Migriño believes that achieving the correct balance between security and performance can be a challenge, particularly when there are “organisational silos”, as they can have a ripple effect on all other aspects, which requires thorough risk-assessment planning, coordination and monitoring by both the cyber and technology teams for “remediation”.

Looking at the future of cybersecurity

“We could have gone through having unsecure network wherein it got compromised then evolved to a secure network but with the aggressive stance on risk, certain risk conscious organisations will move to a very secure network.

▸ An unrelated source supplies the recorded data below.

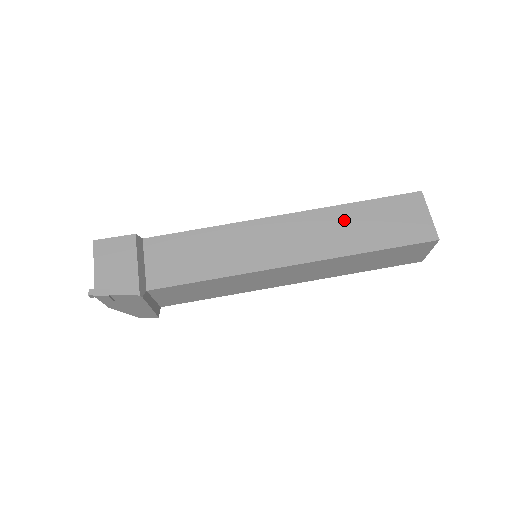
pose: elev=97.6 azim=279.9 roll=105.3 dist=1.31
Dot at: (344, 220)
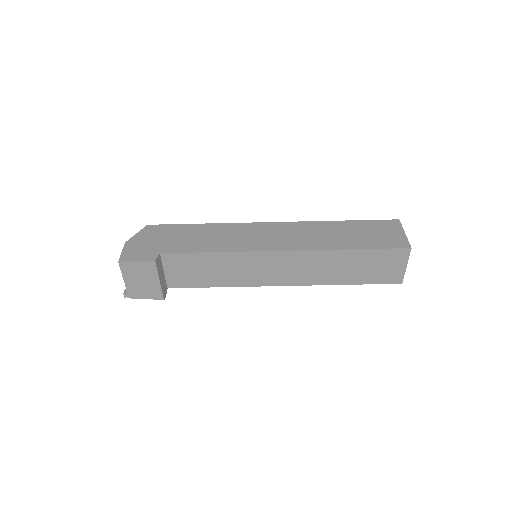
Dot at: (335, 261)
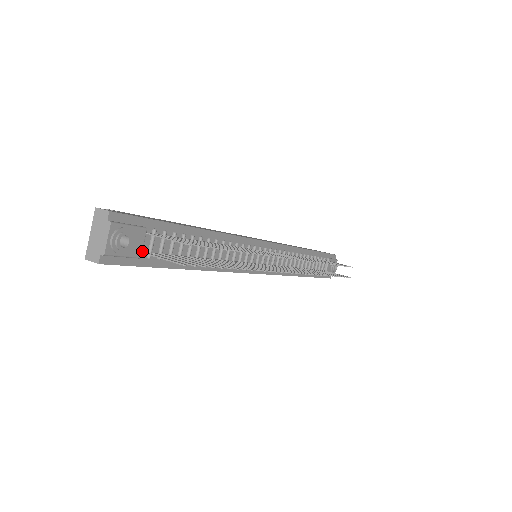
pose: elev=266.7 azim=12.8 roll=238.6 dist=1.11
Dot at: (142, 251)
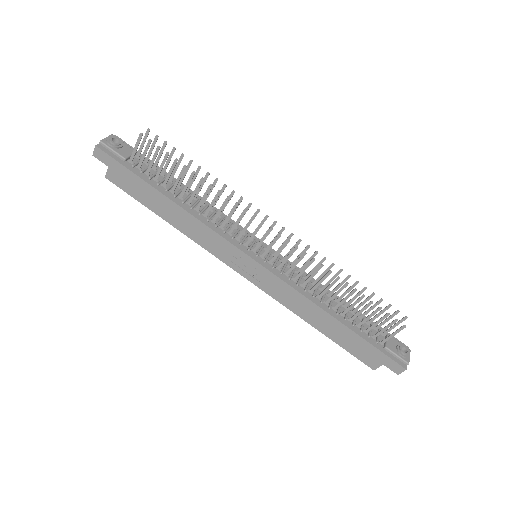
Dot at: (129, 162)
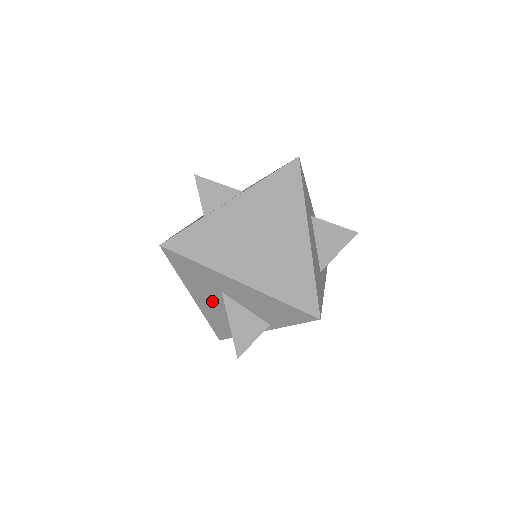
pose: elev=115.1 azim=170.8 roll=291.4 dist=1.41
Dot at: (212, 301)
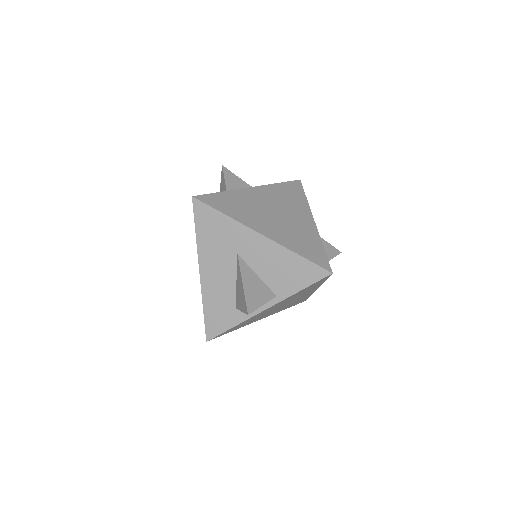
Dot at: (221, 272)
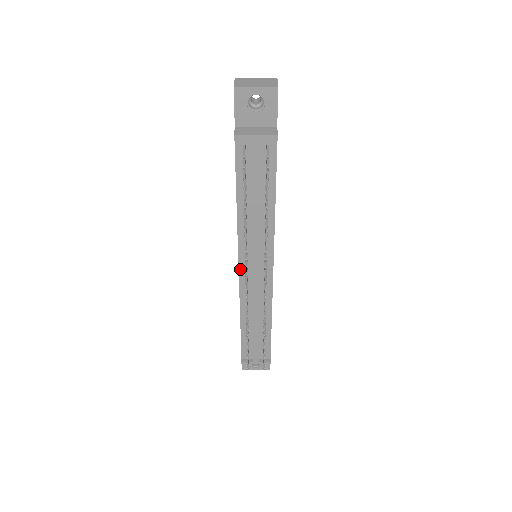
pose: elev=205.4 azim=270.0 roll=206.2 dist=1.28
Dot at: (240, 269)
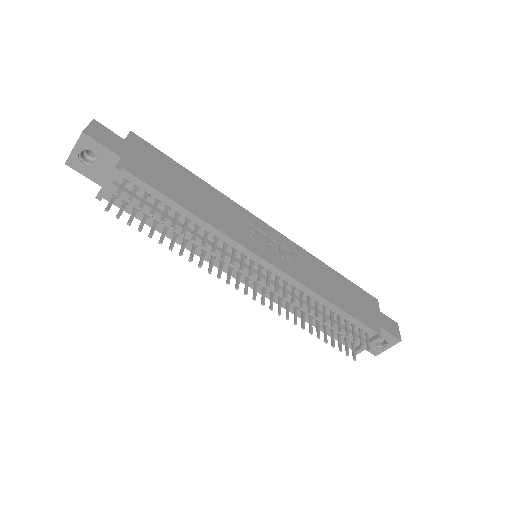
Dot at: (242, 281)
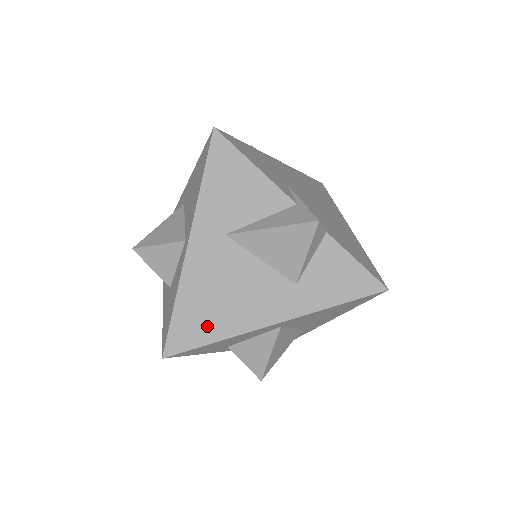
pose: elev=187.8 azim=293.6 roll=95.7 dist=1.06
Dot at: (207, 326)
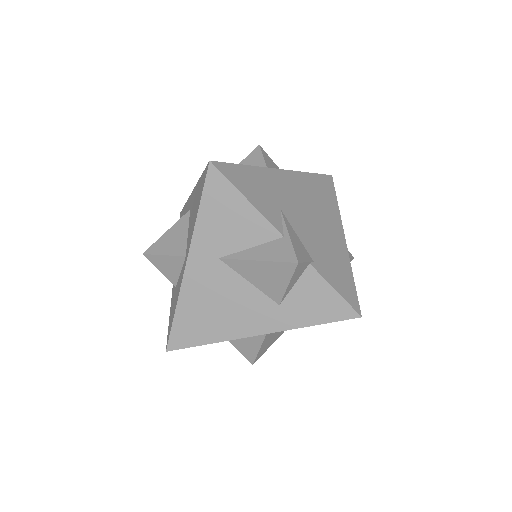
Dot at: (202, 331)
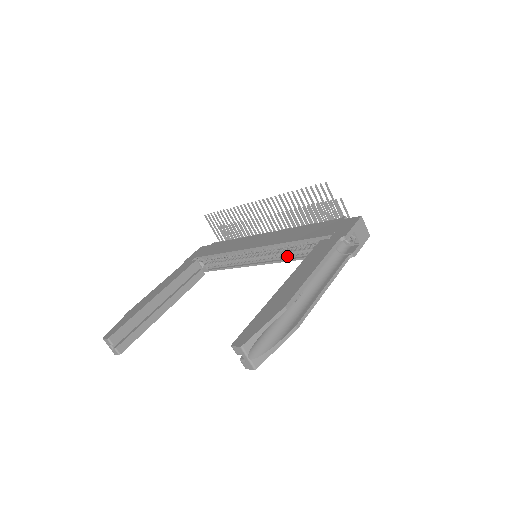
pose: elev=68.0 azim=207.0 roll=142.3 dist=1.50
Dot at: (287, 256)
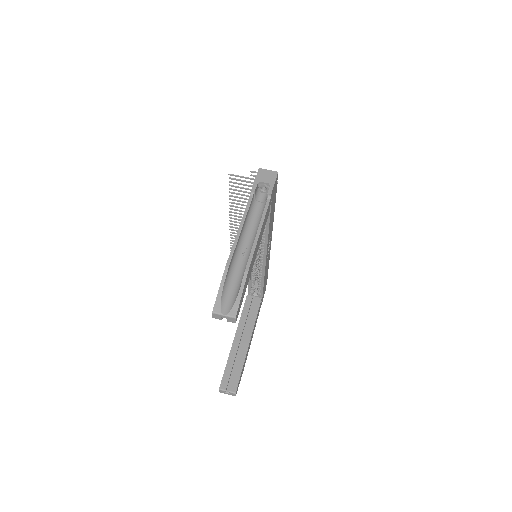
Dot at: (264, 236)
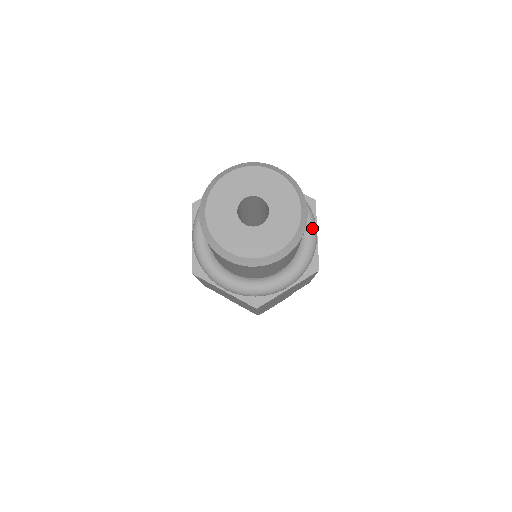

So things could swing on premise but the use of cloud will remain because businesses will still look for less expensive and faster ways to innovate. But digital trust and all of its components will be even greater than what we are experiencing now.”

“Also, the use of AI will play a significant role as we progress through the years, but there should be a focus on tightly securing components within the AI infrastructure otherwise we will be in big trouble.”

“Vendors and end-users are collaborating more extensively to share their experiences and knowledge to help one another – especially in addressing security concerns and incidents,” she explains. “I also envision that renewable power sources will be the centre of transformation, as well as enhancing the security of processing personal data in light of evolving privacy and data protection laws. Digital trust is paramount.”

Alongside these overall aims for the future, continuing the promotion of gender equality in the energy and cybersecurity sector and building sustainability are core to the company’s growth plan.

As for the future of cybersecurity? Well, it seems that the next 5 years are set to witness the evolution of more secure networks,  increased cloud storage dependence, and innovation to both drive down costs and “increase digital trust”.